• **Aim of the task**:
Although the data below contains pictures, output only the lines between those holding "Eşyalarım sigortalı mı?" and "ensidade de tremores e", inclusive, exactly and without those pictures.

Collected data

● ● ●

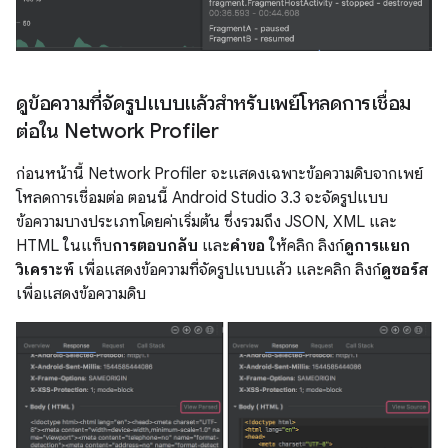
ดูข้อความที่จัดรูปแบบแล้วสำหรับเพย์โหลดการเชื่อม
ต่อใน Network Profiler
ก่อนหน้านี้ Network Profiler จะแสดงเฉพาะข้อความดิบจากเพย์
โหลดการเชื่อมต่อ ตอนนี้ Android Studio 3.3 จะจัดรูปแบบ
ข้อความบางประเภทโดยค่าเริ่มต้น ซึ่งรวมถึง JSON, XML และ
HTML ในแท็บ
การตอบกลับ
และ
คำขอ
ให้คลิก ลิงก์
ดูการแยก
วิเคราะห์
เพื่อแสดงข้อความที่จัดรูปแบบแล้ว และคลิก ลิงก์
ดูซอร์ส
เพื่อแสดงข้อความดิบ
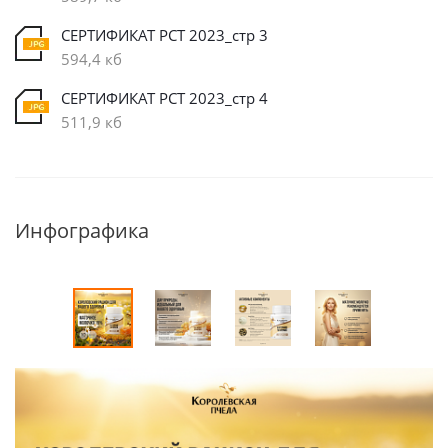
СЕРТИФИКАТ РСТ 2023_стр 3
594,4 кб
СЕРТИФИКАТ РСТ 2023_стр 4
511,9 кб
Инфографика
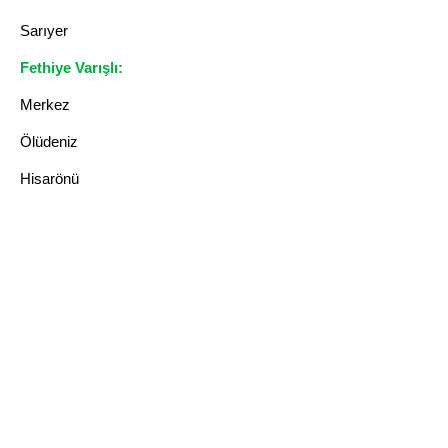
Sarıyer
Fethiye Varışlı:
Merkez
Ölüdeniz
Hisarönü
Çalış Plajı
❓ Sık Sorulan Sorular
İstanbul Fethiye nakliyat kaç gün sürer?
Genellikle aynı gün veya ertesi gün
teslim yapılır.
Eşyalarım sigortalı mı?
Evet, tüm taşımalarımız sigortalıdır.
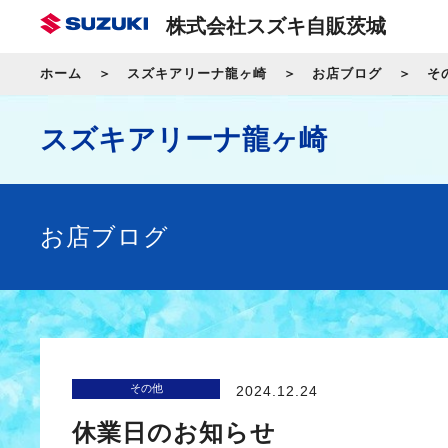
株式会社スズキ自販茨城
ホーム
スズキアリーナ龍ヶ崎
お店ブログ
そ
スズキアリーナ龍ヶ崎
お店ブログ
その他
2024.12.24
休業日のお知らせ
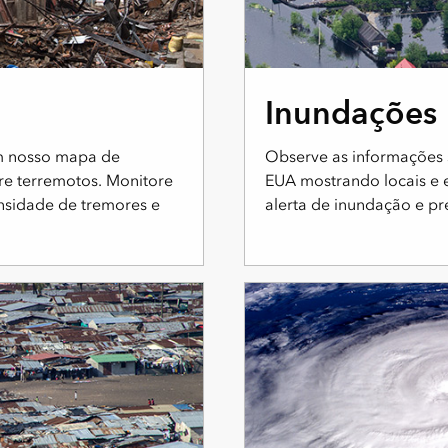
Inundações
m nosso mapa de
Observe as informações 
re terremotos. Monitore
EUA mostrando locais e es
ensidade de tremores e
alerta de inundação e pre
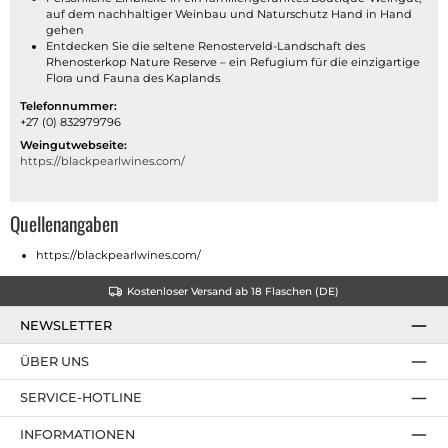
auf dem nachhaltiger Weinbau und Naturschutz Hand in Hand
gehen
Entdecken Sie die seltene Renosterveld-Landschaft des
Rhenosterkop Nature Reserve – ein Refugium für die einzigartige
Flora und Fauna des Kaplands
Telefonnummer:
+27 (0) 832979796
Weingutwebseite:
https://blackpearlwines.com/
Quellenangaben
https://blackpearlwines.com/
Kostenloser Versand ab 18 Flaschen (DE)
NEWSLETTER
ÜBER UNS
SERVICE-HOTLINE
INFORMATIONEN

● ● ●

• **Answer box**:
Eşyalarım sigortalı mı?
Evet, tüm taşımalarımız sigortalıdır.
株式会社スズキ自販茨城
ホーム
スズキアリーナ龍ヶ崎
お店ブログ
そ
スズキアリーナ龍ヶ崎
お店ブログ
その他
2024.12.24
休業日のお知らせ
Inundações
m nosso mapa de
Observe as informações 
re terremotos. Monitore
EUA mostrando locais e es
ensidade de tremores e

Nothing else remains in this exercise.